Batch size hyperparameters
If you are training on an 8 x A100 (80GB) machine, the recommended batch size
hyper-parameters are given here. Otherwise, this page
gives guidance on how to select them.
Batch size in CAIMAN-ASR can be fixed or dynamic, depending on the --sampling_mode:
- “fixed”, fixed number of utterances per batch
- “duration”, dynamic batches with approx equal total duration, AKA ‘duration batches’
- “1D-bucketing”, dynamic duration batches from pre-defined duration buckets
- “1D-bucketing-dyn”, dynamic duration batches from dynamically created duration buckets
- “2D-bucketing”, dynamic batches with approx equal VRAM usage from pre-defined duration/token buckets
- “2D-bucketing-fixed”, fixed batches from pre-defined duration/token buckets
- “2D-bucketing-singlet”, fixed size batches from a single duration/token bucket
Every n batches one optimizer step is taken, where n is given by the
--grad_accumulation_batches argument. Each GPU does the same number of
batches (but the number of elements per batch may vary between each rank) and
the gradients are reduced across all GPUs before the optimizer step. Hence, the
effective global batch size is:
global_batch_size = avg_per_gpu_batch_size * num_gpus * grad_accumulation_batches
This is the batch size seen by the model before taking an optimizer step.

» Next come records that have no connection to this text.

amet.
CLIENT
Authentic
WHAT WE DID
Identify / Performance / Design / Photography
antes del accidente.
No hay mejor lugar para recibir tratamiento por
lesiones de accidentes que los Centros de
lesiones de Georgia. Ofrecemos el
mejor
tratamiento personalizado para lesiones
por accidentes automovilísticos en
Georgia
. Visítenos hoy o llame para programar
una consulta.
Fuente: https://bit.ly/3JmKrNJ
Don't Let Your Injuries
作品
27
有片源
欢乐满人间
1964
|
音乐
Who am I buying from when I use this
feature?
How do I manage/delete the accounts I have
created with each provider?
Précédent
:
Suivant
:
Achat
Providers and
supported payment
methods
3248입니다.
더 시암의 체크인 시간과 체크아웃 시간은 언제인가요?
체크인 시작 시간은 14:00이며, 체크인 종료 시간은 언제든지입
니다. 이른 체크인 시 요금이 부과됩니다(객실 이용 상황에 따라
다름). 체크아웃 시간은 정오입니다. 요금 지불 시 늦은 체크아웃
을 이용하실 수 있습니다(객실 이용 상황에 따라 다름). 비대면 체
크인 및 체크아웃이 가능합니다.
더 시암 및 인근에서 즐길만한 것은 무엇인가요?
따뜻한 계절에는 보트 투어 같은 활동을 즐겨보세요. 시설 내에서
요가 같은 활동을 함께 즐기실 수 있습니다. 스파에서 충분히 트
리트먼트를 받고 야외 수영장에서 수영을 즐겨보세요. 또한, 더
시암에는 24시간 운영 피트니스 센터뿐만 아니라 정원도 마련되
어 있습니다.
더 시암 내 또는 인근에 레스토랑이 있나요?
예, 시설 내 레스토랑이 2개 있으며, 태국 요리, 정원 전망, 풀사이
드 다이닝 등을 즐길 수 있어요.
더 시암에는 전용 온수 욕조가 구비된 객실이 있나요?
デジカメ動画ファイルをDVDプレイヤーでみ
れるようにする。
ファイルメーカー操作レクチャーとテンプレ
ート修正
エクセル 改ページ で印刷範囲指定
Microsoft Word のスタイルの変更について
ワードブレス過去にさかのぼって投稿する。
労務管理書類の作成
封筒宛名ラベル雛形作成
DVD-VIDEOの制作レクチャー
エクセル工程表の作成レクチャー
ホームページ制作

RNN-T models require large global_batch_sizes in order to reach good WERs,
but the larger the value, the longer training takes. The recommended value is
>1024 utterances or >5 hours.
The highest training throughput is achieved by using the highest
PER_GPU_BATCH_SIZE (and lowest grad_accumulation_batches) possible without
incurring an out-of-memory error (OOM) error.
batch_split_factor
The joint network output is a 4-dimensional tensor that requires a large amount
of GPU VRAM. For the models in this repo, the maximum
PER_GPU_JOINT_BATCH_SIZE is much lower than the maximum PER_GPU_BATCH_SIZE
that can be run through the encoder and prediction networks without incurring
an OOM. When PER_GPU_JOINT_BATCH_SIZE=PER_GPU_BATCH_SIZE, the GPU will be
underutilised during the encoder and prediction forward and backward passes
which is important because these networks constitute the majority of the
training-time compute.
The batch_split_factor arg makes it possible to increase the
PER_GPU_BATCH_SIZE whilst keeping the PER_GPU_JOINT_BATCH_SIZE constant
where:
PER_GPU_JOINT_BATCH_SIZE = PER_GPU_BATCH_SIZE / batch_split_factor
Starting from the default --batch_split_factor=1 it is usually possible to
achieve higher throughputs by increasing the PER_GPU_BATCH_SIZE and
increasing batch_split_factor, you will then be able to decrease the number
of grad accumulation batches to keep your effective global batch size constant.
Changing batch_split_factor should not impact the WER.
Summary
In your training command it is recommended to:
- Set
--grad_accumulation_batches=1,--batch_split_factor=2. - Tune your sampler arguments (duration, bucketing, fixed batch size, etc) to get the maximum GPU utilisation and throughput.
- Try increasing
--batch_split_factorand repeating step 2, if throughput increases repeat, otherwise reset and continue. - Calculate your average batch duration.
- Set your
--grad_accumulation_batchessuch that the total effective batch size is at your desired duration.
In order to test these, it is recommended to use your full training dataset as the utterance length distribution is important.